Party Dozen – “Earthly Times” (billy woods rework)
Kirsty Tickle and Jonathan Boulet released one of 2022’s best with their debut LP, The Real Work. As hard as it may have seemed to top a Nick Cave feature, they did just that – enlisting iconic underground rapper billy woods to do-over one of the record’s more mellow cuts, “Earthly Times”. It’s a truly arresting combination: woods’ laconic flow locking in effortlessly, building with a subtle intensity that mirrors the rework’s see-sawing instrumentation. Such a perfect pairing just begs one question really – could we have a whole album’s worth of this collab please?
Sam’s Picks
“Crying” is the first single from a forthcoming new album from Naarm live electronic wizards Big Yawn, which will be released later this year on Research Records. It’s so exciting to have some new music from this group after a couple of years, who I think are one of the city’s finest live electronic acts.
The singular Big Yawn sound is present here, featuring live drums, playful samples, and sophisticated modular synthesis, but what elevates this track is their modern take on the drum and bass sound that is having somewhat of a renaissance right now, but is executed here with real originality and flair.
Maggie Tra – “Yummy Lion Dancer”
“Yummy Lion Dancer” is a spellbinding song from Sydney born Khmer/Vietnamese electronic producer Maggie Tra. The first time I heard Maggie’s music, I knew it had an emotional depth that can often elude some dance music, and “Yummy Lion Dancer” is no exception.
The song is a celebration of Tết, which Maggie explains is one of the most important celebrations in Vietnamese culture, signifying the arrival of spring based on the Vietnamese calendar. The track is built on an addictive house beat that brilliantly integrates samples of Đàn tỳ bà, a traditional Vietnamese stringed instrument. The skill of Maggie’s production is her ability to distill the sense of hope and optimism we feel when entering a new year into a song that runs for less than three minutes.
Wireheads – “Hook Echo”
Wireheads are one of the finest groups to emerge from Kaurna Country/Adelaide, and are part of a community of DIY musicians who are putting out some of the country’s best rock-adjacent music eg. Workhorse, Nylex, Fair Maiden, Dom and the Wizards.
“Hook Echo” is the second single from their forthcoming sixth record Potentially Venus, being released through Tenth Court, experts themselves of mining the Antipodean underground for hidden gems.
“Hook Echo” is brimming with the sort of energy that can only be harnessed through the sort of DIY community that Wireheads are the centre of, elevated into something more singular through the evocative songwriting of singer Dom Trimboli.

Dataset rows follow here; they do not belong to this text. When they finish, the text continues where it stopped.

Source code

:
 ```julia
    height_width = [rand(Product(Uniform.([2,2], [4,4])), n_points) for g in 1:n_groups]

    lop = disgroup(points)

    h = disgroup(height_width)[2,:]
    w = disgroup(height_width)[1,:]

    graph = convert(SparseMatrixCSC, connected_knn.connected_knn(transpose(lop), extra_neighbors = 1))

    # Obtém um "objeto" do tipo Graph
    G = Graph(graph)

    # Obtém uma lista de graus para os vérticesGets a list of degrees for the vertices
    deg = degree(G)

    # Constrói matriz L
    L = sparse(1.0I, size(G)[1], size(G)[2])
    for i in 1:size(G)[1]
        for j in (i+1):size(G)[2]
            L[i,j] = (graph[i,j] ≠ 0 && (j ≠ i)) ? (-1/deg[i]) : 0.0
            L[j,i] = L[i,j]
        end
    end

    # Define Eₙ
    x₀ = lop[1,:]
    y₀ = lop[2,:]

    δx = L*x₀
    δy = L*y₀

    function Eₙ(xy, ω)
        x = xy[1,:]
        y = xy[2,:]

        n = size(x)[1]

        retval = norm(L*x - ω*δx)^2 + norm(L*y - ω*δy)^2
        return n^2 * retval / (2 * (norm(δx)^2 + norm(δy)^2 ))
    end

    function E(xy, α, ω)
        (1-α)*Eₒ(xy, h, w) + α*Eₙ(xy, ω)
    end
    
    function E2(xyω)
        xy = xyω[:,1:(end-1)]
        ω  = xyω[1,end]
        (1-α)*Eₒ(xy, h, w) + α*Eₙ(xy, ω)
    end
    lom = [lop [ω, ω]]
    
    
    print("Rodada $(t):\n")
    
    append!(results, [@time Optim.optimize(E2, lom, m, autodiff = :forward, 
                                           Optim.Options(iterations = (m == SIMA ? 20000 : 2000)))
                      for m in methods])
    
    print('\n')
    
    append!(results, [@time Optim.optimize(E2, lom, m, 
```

Wireheads have proven to be a remarkably consistent band over the last 10 years, and with this new album confirm that they are one of the country’s most underrated groups operating in the Australian underground.

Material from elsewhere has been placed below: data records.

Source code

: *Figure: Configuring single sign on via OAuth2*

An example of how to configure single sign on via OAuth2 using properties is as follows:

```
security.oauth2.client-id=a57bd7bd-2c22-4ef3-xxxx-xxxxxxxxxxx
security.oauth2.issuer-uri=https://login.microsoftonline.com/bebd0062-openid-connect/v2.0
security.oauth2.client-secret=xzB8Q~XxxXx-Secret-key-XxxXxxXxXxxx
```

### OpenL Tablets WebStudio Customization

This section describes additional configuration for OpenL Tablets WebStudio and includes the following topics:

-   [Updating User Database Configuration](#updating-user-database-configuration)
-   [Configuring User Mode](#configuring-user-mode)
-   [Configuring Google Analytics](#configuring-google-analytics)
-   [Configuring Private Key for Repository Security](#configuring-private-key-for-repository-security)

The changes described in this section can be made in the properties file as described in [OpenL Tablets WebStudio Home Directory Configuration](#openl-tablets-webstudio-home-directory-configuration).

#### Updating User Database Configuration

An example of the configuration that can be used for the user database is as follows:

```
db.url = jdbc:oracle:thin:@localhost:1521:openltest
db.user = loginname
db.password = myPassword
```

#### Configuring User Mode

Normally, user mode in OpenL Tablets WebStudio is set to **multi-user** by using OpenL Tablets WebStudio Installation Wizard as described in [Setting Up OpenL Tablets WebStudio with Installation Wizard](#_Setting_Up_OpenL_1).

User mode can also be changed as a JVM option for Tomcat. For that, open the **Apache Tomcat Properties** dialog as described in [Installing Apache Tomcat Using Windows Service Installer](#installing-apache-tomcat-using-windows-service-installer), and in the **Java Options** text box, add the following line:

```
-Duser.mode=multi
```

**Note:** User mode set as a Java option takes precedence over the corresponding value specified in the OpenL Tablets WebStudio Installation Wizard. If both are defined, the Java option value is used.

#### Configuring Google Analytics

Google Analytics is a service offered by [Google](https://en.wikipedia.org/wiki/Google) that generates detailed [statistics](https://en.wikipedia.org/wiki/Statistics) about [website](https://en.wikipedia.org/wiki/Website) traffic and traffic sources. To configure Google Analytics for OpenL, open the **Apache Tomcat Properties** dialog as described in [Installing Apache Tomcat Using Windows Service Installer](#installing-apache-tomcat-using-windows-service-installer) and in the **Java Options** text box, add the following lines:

Larrakia, Jawoyn and TSI woman and Gadigal-based MC, Kootsie Don, has just released her latest single, “Lemme Know”, out via Bad Apples Music.

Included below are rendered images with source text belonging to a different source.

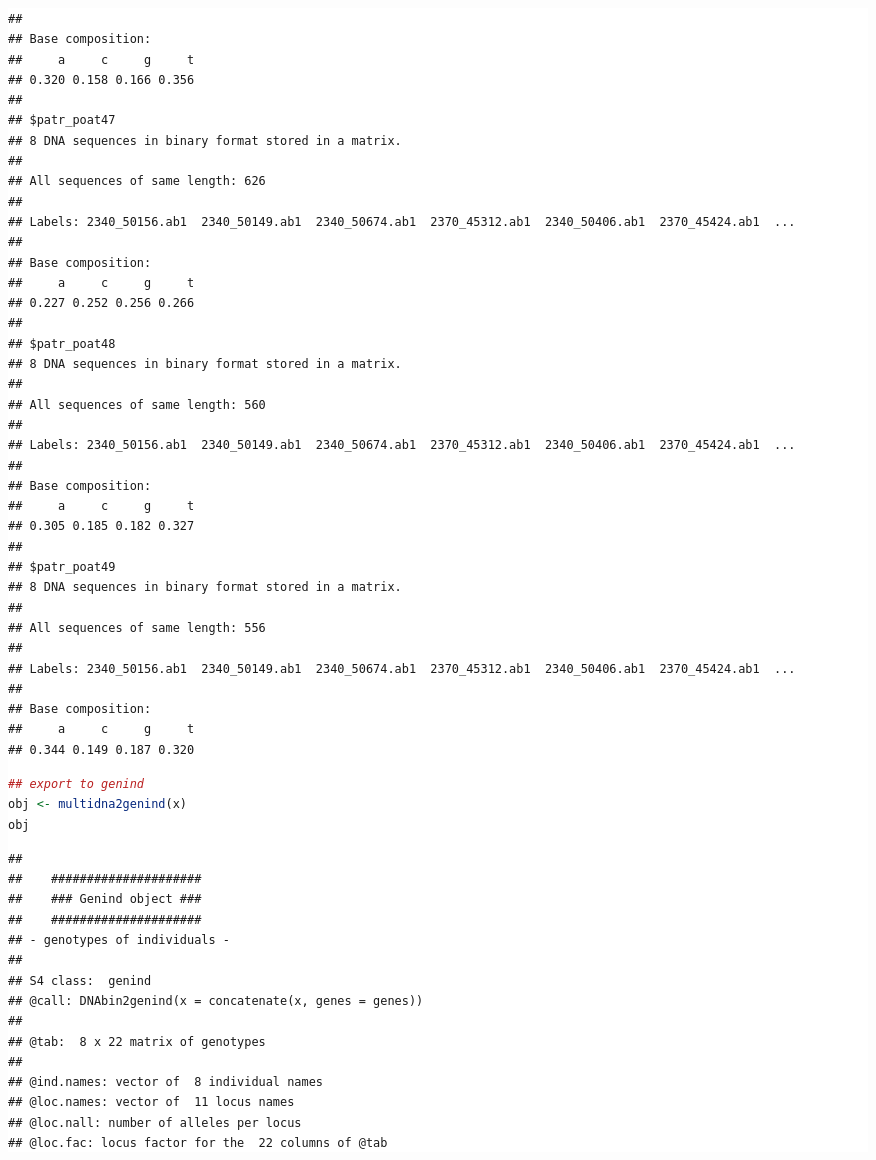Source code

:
 ```
## 
## Base composition:
##     a     c     g     t 
## 0.320 0.158 0.166 0.356 
## 
## $patr_poat47
## 8 DNA sequences in binary format stored in a matrix.
## 
## All sequences of same length: 626 
## 
## Labels: 2340_50156.ab1  2340_50149.ab1  2340_50674.ab1  2370_45312.ab1  2340_50406.ab1  2370_45424.ab1  ...
## 
## Base composition:
##     a     c     g     t 
## 0.227 0.252 0.256 0.266 
## 
## $patr_poat48
## 8 DNA sequences in binary format stored in a matrix.
## 
## All sequences of same length: 560 
## 
## Labels: 2340_50156.ab1  2340_50149.ab1  2340_50674.ab1  2370_45312.ab1  2340_50406.ab1  2370_45424.ab1  ...
## 
## Base composition:
##     a     c     g     t 
## 0.305 0.185 0.182 0.327 
## 
## $patr_poat49
## 8 DNA sequences in binary format stored in a matrix.
## 
## All sequences of same length: 556 
## 
## Labels: 2340_50156.ab1  2340_50149.ab1  2340_50674.ab1  2370_45312.ab1  2340_50406.ab1  2370_45424.ab1  ...
## 
## Base composition:
##     a     c     g     t 
## 0.344 0.149 0.187 0.320
```

```r
## export to genind
obj <- multidna2genind(x)
obj
```

```
## 
##    #####################
##    ### Genind object ### 
##    #####################
## - genotypes of individuals - 
## 
## S4 class:  genind
## @call: DNAbin2genind(x = concatenate(x, genes = genes))
## 
## @tab:  8 x 22 matrix of genotypes
## 
## @ind.names: vector of  8 individual names
## @loc.names: vector of  11 locus names
## @loc.nall: number of alleles per locus
## @loc.fac: locus factor for the  22 columns of @tab
```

After emerging in 2021 with a string of fantastic soundcloud demos and songs, Kootsie Don delivers on the promise of these early singles with her Bad Apples debut. “Lemme Know” is clearly indebted to early 2000’s R&B, but avoids pastiche through Kootsie’s commanding and personal storytelling and infectious melodies, showcasing Kootsie Don as an exciting new voice in Australian hip hop and R&B. “Lemme Know” showcases a real sense of range amongst her releases so far, and makes me really excited to see what’s next!